WHAT YOU SHOULD DO. Transcribe the listing below word for word.

TASK INPUT.
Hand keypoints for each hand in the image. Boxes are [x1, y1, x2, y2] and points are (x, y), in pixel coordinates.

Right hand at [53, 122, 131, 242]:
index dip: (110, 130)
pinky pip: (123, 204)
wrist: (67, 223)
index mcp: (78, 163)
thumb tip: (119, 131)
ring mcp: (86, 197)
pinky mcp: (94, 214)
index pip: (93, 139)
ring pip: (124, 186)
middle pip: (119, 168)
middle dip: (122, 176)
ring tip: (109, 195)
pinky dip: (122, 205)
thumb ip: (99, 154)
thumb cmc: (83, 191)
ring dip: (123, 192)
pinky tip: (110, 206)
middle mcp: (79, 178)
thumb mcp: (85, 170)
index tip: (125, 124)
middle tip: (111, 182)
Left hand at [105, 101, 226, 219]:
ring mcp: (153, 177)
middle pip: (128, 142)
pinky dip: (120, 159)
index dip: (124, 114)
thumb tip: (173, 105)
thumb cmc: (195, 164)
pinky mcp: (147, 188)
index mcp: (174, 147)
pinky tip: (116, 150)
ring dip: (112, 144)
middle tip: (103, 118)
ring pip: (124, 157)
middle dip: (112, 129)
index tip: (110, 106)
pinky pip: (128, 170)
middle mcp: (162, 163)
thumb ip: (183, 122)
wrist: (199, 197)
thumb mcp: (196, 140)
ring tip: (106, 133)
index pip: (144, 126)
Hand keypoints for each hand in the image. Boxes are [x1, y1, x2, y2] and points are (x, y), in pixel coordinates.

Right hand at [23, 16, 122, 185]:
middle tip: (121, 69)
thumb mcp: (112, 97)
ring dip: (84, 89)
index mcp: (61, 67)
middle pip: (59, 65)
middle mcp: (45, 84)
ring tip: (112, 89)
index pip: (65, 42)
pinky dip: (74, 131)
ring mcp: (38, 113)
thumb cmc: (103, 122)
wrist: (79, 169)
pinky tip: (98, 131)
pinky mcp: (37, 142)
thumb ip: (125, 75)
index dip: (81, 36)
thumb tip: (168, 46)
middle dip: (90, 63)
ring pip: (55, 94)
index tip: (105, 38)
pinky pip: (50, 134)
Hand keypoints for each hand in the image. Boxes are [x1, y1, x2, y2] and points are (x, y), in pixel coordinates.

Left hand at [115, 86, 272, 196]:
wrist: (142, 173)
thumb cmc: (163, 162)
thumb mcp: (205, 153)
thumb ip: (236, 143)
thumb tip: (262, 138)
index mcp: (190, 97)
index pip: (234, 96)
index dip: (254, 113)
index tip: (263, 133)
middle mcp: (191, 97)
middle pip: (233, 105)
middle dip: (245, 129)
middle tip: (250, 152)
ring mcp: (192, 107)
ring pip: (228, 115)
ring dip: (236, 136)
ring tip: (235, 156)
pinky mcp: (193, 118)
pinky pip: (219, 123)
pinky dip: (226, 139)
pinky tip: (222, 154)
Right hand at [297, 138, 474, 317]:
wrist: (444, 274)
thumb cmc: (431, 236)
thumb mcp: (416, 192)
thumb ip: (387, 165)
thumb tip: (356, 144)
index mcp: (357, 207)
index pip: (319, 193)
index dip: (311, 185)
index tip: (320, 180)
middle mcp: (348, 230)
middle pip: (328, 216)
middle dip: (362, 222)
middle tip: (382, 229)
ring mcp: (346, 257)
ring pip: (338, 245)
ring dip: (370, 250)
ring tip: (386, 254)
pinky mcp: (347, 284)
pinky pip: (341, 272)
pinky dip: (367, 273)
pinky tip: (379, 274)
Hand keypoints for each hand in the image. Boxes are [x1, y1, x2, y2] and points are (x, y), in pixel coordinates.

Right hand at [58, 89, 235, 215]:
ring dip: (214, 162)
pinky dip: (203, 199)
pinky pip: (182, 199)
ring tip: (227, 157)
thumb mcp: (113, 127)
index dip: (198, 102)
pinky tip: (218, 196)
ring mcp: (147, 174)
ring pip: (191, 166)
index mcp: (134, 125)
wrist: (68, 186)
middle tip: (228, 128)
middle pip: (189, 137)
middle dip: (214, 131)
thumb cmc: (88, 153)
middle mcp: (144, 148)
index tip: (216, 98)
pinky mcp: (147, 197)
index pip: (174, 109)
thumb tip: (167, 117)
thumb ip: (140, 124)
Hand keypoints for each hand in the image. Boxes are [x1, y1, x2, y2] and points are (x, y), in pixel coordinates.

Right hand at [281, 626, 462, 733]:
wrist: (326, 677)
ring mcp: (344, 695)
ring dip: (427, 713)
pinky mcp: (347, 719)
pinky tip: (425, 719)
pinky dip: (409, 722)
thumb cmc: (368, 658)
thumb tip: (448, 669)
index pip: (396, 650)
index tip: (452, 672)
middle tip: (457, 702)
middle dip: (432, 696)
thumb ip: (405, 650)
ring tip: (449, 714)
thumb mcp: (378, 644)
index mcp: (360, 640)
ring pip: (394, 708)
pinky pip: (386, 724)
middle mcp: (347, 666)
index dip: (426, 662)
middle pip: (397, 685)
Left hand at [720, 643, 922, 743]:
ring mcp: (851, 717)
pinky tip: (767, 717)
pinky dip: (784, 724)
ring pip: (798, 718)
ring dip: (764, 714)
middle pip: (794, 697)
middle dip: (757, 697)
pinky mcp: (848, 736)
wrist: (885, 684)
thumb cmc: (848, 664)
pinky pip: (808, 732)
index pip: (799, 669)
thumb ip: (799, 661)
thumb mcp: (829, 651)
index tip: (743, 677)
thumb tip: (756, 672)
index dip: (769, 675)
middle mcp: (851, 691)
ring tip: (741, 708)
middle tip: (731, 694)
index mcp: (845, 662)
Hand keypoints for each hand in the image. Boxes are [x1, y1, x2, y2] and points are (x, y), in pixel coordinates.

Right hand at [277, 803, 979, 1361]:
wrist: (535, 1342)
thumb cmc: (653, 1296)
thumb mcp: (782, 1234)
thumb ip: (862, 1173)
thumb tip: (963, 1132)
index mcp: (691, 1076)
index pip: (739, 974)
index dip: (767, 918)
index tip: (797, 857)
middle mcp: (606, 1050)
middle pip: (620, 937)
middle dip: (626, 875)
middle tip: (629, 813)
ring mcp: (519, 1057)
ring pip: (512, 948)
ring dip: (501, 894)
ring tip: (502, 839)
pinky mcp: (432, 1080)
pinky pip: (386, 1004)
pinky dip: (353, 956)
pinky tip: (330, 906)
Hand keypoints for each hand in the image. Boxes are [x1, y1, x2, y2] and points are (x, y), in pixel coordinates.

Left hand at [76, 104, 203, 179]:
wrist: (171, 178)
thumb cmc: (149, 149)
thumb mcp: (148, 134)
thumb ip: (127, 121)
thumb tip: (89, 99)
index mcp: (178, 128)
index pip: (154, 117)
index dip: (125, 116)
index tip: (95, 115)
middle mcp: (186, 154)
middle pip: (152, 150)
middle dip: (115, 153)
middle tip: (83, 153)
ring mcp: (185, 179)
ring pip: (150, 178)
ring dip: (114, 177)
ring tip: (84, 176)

EXERCISE ANSWER.
Hand keypoints for each hand in the image. Boxes are [x1, y1, x2, y2] and points are (x, y), in pixel coordinates.

Right hand at [53, 122, 131, 242]:
index dip: (110, 130)
pinky pip: (123, 204)
wrist: (67, 223)
index mcp: (78, 163)
thumb tip: (119, 131)
ring mcp: (86, 197)
pinky mcp: (94, 214)
index pip: (93, 139)
ring pip: (124, 186)
middle pip: (119, 168)
middle dip: (122, 176)
ring tip: (109, 195)
pinky dip: (122, 205)
thumb ip: (99, 154)
thumb cmc: (83, 191)
ring dip: (123, 192)
pinky tip: (110, 206)
middle mcp: (79, 178)
thumb mcp: (85, 170)
index tip: (125, 124)
middle tip: (111, 182)
Left hand at [105, 101, 226, 219]:
ring mcp: (153, 177)
middle pip: (128, 142)
pinky dip: (120, 159)
index dip: (124, 114)
thumb tip: (173, 105)
thumb cmc: (195, 164)
pinky mcp: (147, 188)
index mcp: (174, 147)
pinky tip: (116, 150)
ring dip: (112, 144)
middle tip: (103, 118)
ring pip: (124, 157)
middle dip: (112, 129)
index tip: (110, 106)
pinky pip: (128, 170)
middle mcp: (162, 163)
thumb ip: (183, 122)
wrist: (199, 197)
thumb mcp: (196, 140)
ring tip: (106, 133)
index pip: (144, 126)
Hand keypoints for each hand in the image. Boxes are [x1, y1, x2, y2] and points are (x, y), in pixel coordinates.

Right hand at [23, 16, 122, 185]:
middle tip: (121, 69)
thumb mcp: (112, 97)
ring dip: (84, 89)
index mcp: (61, 67)
middle pip: (59, 65)
middle mcp: (45, 84)
ring tip: (112, 89)
index pip: (65, 42)
pinky dip: (74, 131)
ring mcp: (38, 113)
thumb cmc: (103, 122)
wrist: (79, 169)
pinky tip: (98, 131)
pinky mcp: (37, 142)
thumb ip: (125, 75)
index dip: (81, 36)
thumb tip: (168, 46)
middle dip: (90, 63)
ring pip: (55, 94)
index tip: (105, 38)
pinky pip: (50, 134)
Hand keypoints for each hand in the image. Boxes are [x1, y1, x2, y2] and points are (x, y), in pixel coordinates.

Left hand at [115, 86, 272, 196]:
wrist: (142, 173)
thumb cmc: (163, 162)
thumb mcp: (205, 153)
thumb ip: (236, 143)
thumb tip: (262, 138)
index mcp: (190, 97)
index pip: (234, 96)
index dip: (254, 113)
index tip: (263, 133)
middle mcp: (191, 97)
middle pip: (233, 105)
middle dip: (245, 129)
middle tip: (250, 152)
ring mcp: (192, 107)
ring pip: (228, 115)
ring dip: (236, 136)
ring tip: (235, 156)
pinky mcp: (193, 118)
pinky pip: (219, 123)
pinky dip: (226, 139)
pinky tip: (222, 154)
Right hand at [297, 138, 474, 317]:
wrist: (444, 274)
thumb cmc: (431, 236)
thumb mcp: (416, 192)
thumb ip: (387, 165)
thumb tip: (356, 144)
index mcp: (357, 207)
index pip: (319, 193)
index dip: (311, 185)
index tip: (320, 180)
middle mcp: (348, 230)
middle pip: (328, 216)
middle dip: (362, 222)
middle tip: (382, 229)
ring mcp: (346, 257)
ring pip: (338, 245)
ring dip: (370, 250)
ring tip: (386, 254)
pinky mcp: (347, 284)
pinky pip: (341, 272)
pinky dip: (367, 273)
pinky tip: (379, 274)
Hand keypoints for each hand in the image. Boxes are [x1, y1, x2, y2] and points are (x, y), in pixel coordinates.

Right hand at [58, 89, 235, 215]:
ring dip: (214, 162)
pinky dip: (203, 199)
pinky pip: (182, 199)
ring tip: (227, 157)
thumb mcp: (113, 127)
index dip: (198, 102)
pinky tip: (218, 196)
ring mcp: (147, 174)
ring pip: (191, 166)
index mcp: (134, 125)
wrist: (68, 186)
middle tip: (228, 128)
middle pip: (189, 137)
middle dip: (214, 131)
thumb cmc: (88, 153)
middle mcp: (144, 148)
index tip: (216, 98)
pinky mcp: (147, 197)
index pip: (174, 109)
thumb tip: (167, 117)
thumb ip: (140, 124)
Hand keypoints for each hand in the image. Boxes are [x1, y1, x2, y2] and points are (x, y), in pixel coordinates.

Right hand at [281, 626, 462, 733]:
wrist: (326, 677)
ring mcp: (344, 695)
ring dip: (427, 713)
pinky mcp: (347, 719)
pinky tip: (425, 719)
pinky dip: (409, 722)
thumb cmc: (368, 658)
thumb tip: (448, 669)
index pip: (396, 650)
index tip: (452, 672)
middle tip: (457, 702)
middle dip: (432, 696)
thumb ip: (405, 650)
ring tip: (449, 714)
thumb mcp: (378, 644)
index mcp: (360, 640)
ring pip: (394, 708)
pinky pip: (386, 724)
middle mcp: (347, 666)
index dip: (426, 662)
middle pip: (397, 685)
Left hand at [720, 643, 922, 743]:
ring mcp: (851, 717)
pinky tip: (767, 717)
pinky dip: (784, 724)
ring pip: (798, 718)
ring dip: (764, 714)
middle pip: (794, 697)
middle dip: (757, 697)
pinky mcp: (848, 736)
wrist: (885, 684)
thumb cmc: (848, 664)
pinky pip: (808, 732)
index pip: (799, 669)
thumb ip: (799, 661)
thumb mcp: (829, 651)
index tip: (743, 677)
thumb tip: (756, 672)
index dip: (769, 675)
middle mcp: (851, 691)
ring tip: (741, 708)
middle tip: (731, 694)
index mcp: (845, 662)
Hand keypoints for each hand in the image. Boxes are [x1, y1, x2, y2] and points are (x, y), in pixel coordinates.

Right hand at [277, 803, 979, 1361]:
wrist: (535, 1342)
thumb cmc: (653, 1296)
thumb mcp: (782, 1234)
thumb ip: (862, 1173)
thumb tip: (963, 1132)
index mcp: (691, 1076)
index pip: (739, 974)
index dip: (767, 918)
index tip: (797, 857)
middle mcp: (606, 1050)
middle pip: (620, 937)
middle dip: (626, 875)
middle tip: (629, 813)
ring mcp: (519, 1057)
ring pip: (512, 948)
ring dip: (501, 894)
ring tip: (502, 839)
pinky mcp: (432, 1080)
pinky pip: (386, 1004)
pinky dip: (353, 956)
pinky tip: (330, 906)
Hand keypoints for each hand in the image. Boxes are [x1, y1, x2, y2] and points are (x, y), in pixel coordinates.

Left hand at [76, 104, 203, 179]:
wrist: (171, 178)
thumb cmc: (149, 149)
thumb mcp: (148, 134)
thumb ip: (127, 121)
thumb tip: (89, 99)
index mcp: (178, 128)
index pip: (154, 117)
index dip: (125, 116)
index tip: (95, 115)
middle mcp: (186, 154)
middle pip: (152, 150)
middle dip: (115, 153)
middle tip: (83, 153)
ring mcp: (185, 179)
ring pip: (150, 178)
ring dip: (114, 177)
ring tip: (84, 176)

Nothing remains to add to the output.